More drastic disciplinary action must be imposed here. The only saving distinction between respondent’s conduct and that in Vincenti is that in the latter the instances of misconduct included insulting written communications to the court that cannot in any way be attributed to forceful advocacy or the heat of a trial. Respondent’s disciplinary record includes two other instances of trial misconduct. It goes without saying that any further trial misconduct on his part would be a grave mistake in judgment
V.
Respondent is suspended from the practice of law for three months and until the further order of the Court. He is further required to reimburse the Administrative Office of the Courts for appropriate administrative costs, including the cost of producing transcripts.
So ordered.
For suspension — Chief Justice WILENTZ and Justices CLIFFORD, SCHREIBER, HANDLER, POLLOCK, O’HERN and GARIBALDI — 7.
Opposed —None.
ORDER
It is ORDERED that DENNIS D.S. McALEVY of HOBO-KEN be suspended from the practice of law for three months, effective August 22,1983, and until further order of this Court; and it is further
ORDERED that respondent reimburse the Administrative Office of the Courts for appropriate administrative costs, including the production of transcripts; and it is further
ORDERED that DENNIS D.S. McALEVY be and hereby is restrained and enjoined from practicing law during the period of his suspension; and it is further
ORDERED that DENNIS D.S. McALEVY comply with the Regulations of the Disciplinary Review Board governing suspended, disbarred or resigned attorneys.

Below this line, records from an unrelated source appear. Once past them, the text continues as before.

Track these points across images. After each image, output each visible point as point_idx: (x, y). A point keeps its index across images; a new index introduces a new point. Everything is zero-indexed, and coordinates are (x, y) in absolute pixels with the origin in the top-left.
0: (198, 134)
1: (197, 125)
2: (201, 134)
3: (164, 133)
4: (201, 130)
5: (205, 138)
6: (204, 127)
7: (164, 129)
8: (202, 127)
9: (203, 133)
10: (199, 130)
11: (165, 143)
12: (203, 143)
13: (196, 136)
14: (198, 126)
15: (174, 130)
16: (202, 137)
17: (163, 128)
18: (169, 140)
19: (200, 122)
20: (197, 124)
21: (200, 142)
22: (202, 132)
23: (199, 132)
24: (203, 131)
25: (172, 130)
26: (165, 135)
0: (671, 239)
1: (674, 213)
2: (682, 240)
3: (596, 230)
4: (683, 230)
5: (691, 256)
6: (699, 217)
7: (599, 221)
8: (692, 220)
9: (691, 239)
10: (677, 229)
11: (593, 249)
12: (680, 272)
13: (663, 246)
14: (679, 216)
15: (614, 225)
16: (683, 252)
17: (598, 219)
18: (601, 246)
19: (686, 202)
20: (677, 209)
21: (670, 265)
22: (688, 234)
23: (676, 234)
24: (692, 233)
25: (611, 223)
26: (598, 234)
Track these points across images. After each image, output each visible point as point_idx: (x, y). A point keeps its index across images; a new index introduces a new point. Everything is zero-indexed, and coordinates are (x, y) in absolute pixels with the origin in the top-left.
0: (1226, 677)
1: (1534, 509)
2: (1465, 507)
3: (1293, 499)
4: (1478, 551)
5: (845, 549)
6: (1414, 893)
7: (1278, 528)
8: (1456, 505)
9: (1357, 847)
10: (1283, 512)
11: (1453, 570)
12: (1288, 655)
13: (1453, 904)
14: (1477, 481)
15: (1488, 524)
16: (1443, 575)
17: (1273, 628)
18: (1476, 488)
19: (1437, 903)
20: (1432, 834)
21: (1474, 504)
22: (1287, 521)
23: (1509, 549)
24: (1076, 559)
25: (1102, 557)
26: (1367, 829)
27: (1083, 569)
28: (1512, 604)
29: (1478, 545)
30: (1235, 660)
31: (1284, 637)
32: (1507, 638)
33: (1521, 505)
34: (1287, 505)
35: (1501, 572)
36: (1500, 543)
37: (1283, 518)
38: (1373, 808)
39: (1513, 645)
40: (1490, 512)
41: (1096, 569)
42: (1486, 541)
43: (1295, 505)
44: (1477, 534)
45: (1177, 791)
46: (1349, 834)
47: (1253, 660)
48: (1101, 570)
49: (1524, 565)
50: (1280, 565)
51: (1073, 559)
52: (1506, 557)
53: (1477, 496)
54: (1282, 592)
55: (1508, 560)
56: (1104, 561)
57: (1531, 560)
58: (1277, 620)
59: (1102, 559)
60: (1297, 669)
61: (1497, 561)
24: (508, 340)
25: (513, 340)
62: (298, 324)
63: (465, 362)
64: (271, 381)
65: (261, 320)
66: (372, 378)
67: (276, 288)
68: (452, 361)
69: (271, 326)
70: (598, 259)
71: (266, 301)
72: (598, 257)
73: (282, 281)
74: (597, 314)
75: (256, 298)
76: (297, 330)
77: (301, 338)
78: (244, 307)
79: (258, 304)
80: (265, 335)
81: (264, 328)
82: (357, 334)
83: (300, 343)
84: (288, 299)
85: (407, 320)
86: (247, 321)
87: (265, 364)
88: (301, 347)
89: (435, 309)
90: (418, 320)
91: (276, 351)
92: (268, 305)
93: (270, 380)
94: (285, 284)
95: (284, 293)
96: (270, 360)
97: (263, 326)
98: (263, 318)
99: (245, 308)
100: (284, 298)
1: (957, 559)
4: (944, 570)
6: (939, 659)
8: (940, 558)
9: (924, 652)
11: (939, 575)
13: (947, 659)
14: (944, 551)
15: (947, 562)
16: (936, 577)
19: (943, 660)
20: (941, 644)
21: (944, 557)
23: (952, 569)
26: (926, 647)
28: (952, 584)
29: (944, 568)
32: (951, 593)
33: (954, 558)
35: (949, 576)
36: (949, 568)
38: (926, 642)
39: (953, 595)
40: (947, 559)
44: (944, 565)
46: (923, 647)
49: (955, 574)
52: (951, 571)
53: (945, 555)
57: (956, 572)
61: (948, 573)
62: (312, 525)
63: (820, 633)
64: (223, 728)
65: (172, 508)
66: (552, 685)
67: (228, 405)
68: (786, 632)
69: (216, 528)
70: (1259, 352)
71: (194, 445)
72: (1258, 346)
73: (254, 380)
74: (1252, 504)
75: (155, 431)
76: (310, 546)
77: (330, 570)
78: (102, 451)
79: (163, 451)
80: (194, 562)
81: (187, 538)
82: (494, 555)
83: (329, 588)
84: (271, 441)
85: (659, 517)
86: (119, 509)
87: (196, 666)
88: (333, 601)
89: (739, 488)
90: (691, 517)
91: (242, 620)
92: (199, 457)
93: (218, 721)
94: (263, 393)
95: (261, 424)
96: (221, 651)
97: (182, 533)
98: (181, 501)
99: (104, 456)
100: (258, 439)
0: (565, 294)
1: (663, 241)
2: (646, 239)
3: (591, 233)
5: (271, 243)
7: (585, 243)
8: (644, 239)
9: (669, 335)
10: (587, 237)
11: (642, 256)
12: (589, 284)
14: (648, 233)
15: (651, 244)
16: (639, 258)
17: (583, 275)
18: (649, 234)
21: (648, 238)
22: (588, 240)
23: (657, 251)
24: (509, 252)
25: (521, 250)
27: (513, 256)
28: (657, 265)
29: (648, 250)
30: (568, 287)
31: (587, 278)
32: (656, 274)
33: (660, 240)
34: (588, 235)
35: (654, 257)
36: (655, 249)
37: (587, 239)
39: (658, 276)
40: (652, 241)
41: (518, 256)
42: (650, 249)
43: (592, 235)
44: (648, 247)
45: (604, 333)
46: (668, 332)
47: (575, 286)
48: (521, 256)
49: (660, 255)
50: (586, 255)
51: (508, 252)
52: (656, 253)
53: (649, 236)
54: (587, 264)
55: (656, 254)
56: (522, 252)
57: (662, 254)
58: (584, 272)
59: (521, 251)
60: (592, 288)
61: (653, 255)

On March 6, 1978, the court said:
I will do whatever I can to see that I carry out my duties and responsibilities properly arid I trust that you will carry out your duties and responsibilities properly so that the jurors in this courtroom and the public that sits in this courtroom do not think that this system of justice can be mocked in the way that it has been mocked in the past. We are in the halls of justice and if you and I and my court staff cannot act in a professional manner and conduct ourselves in a professional manner, then our system is in a very bad position.
So, I am just taking this time just to notify you of my deep concern with the lack of respect and the mockery that is being made of these proceedings by you and to indicate to you that I trust in the future that each of you will conduct yourself in an appropriate manner, and if you do not, then I want you to know that I will take the appropriate action.
Because the respondent denied the use of the specific language but admitted before us that the alleged words were obscene, repeating them in our opinion serves no useful purpose.
At the ethics hearing based upon this contempt an additional charge was made by reviving specification (g) of the original Certification, which alleged that on March 13, 1978 respondent and another attorney changed nameplates of one of the ten defendants and three of the ten attorneys while the jury was deliberating its verdict. Thereafter on March 14, 1978 the jury returned to the courtroom at its own request to again listen to a portion of tape recordings from the trial. During this period the nameplates remained in the improper positions. Respondent in his answer to this ethical charge admitted the underlying conduct but asserted that it was simply horseplay “done as a product of nervous tension” near the end of a long trial.